JOB
Could you output each line below exactly as it appears, excluding any pictures?
______
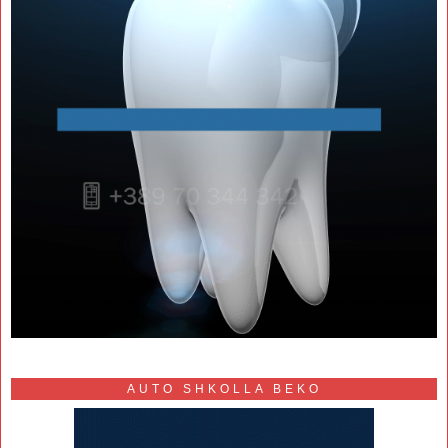
AUTO SHKOLLA BEKO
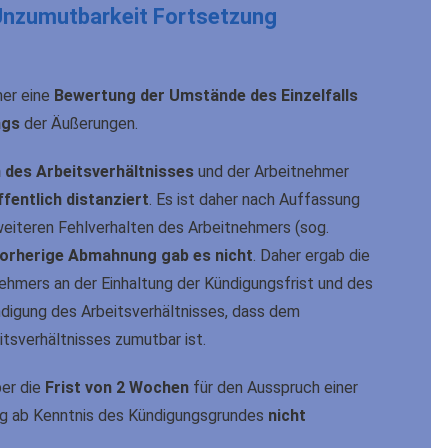
nzumutbarkeit Fortsetzung
mer eine
Bewertung der Umstände des Einzelfalls
ngs
der Äußerungen.
 des Arbeitsverhältnisses
und der Arbeitnehmer
fentlich distanziert
. Es ist daher nach Auffassung
weiteren Fehlverhalten des Arbeitnehmers (sog.
orherige Abmahnung gab es nicht
. Daher ergab die
hmers an der Einhaltung der Kündigungsfrist und des
ndigung des Arbeitsverhältnisses, dass dem
tsverhältnisses zumutbar ist.
er die
Frist von 2 Wochen
für den Ausspruch einer
ng ab Kenntnis des Kündigungsgrundes
nicht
______
OUTPUT OF THE TASK
AUTO SHKOLLA BEKO
nzumutbarkeit Fortsetzung
mer eine
Bewertung der Umstände des Einzelfalls
ngs
der Äußerungen.
 des Arbeitsverhältnisses
und der Arbeitnehmer
fentlich distanziert
. Es ist daher nach Auffassung
weiteren Fehlverhalten des Arbeitnehmers (sog.
orherige Abmahnung gab es nicht
. Daher ergab die
hmers an der Einhaltung der Kündigungsfrist und des
ndigung des Arbeitsverhältnisses, dass dem
tsverhältnisses zumutbar ist.
er die
Frist von 2 Wochen
für den Ausspruch einer
ng ab Kenntnis des Kündigungsgrundes
nicht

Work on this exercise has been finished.